▼

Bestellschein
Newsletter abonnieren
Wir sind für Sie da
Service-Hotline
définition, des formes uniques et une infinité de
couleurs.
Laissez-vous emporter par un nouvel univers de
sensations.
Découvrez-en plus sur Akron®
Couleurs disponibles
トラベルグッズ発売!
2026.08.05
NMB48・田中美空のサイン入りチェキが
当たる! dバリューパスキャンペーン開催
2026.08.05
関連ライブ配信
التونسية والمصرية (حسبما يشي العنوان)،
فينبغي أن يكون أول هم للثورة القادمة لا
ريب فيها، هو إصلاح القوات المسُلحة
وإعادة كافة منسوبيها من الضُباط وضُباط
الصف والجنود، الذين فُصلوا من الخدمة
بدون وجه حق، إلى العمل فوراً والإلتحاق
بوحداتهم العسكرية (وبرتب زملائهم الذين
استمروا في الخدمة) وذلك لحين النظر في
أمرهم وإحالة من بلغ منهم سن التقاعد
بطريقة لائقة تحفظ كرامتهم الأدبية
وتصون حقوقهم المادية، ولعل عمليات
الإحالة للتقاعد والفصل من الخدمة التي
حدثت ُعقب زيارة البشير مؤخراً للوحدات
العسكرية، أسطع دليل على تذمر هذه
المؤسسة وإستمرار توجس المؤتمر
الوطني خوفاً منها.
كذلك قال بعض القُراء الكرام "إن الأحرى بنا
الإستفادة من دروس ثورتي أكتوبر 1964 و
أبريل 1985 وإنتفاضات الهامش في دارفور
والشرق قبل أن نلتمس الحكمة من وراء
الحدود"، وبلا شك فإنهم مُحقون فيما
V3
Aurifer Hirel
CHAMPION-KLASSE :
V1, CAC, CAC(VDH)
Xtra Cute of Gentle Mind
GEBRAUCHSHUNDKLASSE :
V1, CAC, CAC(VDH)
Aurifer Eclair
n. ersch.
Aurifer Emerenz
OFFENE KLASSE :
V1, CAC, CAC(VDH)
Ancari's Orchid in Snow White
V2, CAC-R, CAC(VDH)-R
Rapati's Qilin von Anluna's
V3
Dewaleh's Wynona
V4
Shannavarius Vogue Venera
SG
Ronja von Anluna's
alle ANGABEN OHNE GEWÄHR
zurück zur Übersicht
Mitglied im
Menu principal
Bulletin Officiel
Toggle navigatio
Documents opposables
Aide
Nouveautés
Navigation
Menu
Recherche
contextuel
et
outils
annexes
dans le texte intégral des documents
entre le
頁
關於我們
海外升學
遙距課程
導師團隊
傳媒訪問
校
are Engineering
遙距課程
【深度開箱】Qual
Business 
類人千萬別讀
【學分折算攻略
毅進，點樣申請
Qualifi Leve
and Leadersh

▲

Extract each line of the records that contains the word "العسكرية".

بوحداتهم العسكرية (وبرتب زملائهم الذين
العسكرية، أسطع دليل على تذمر هذه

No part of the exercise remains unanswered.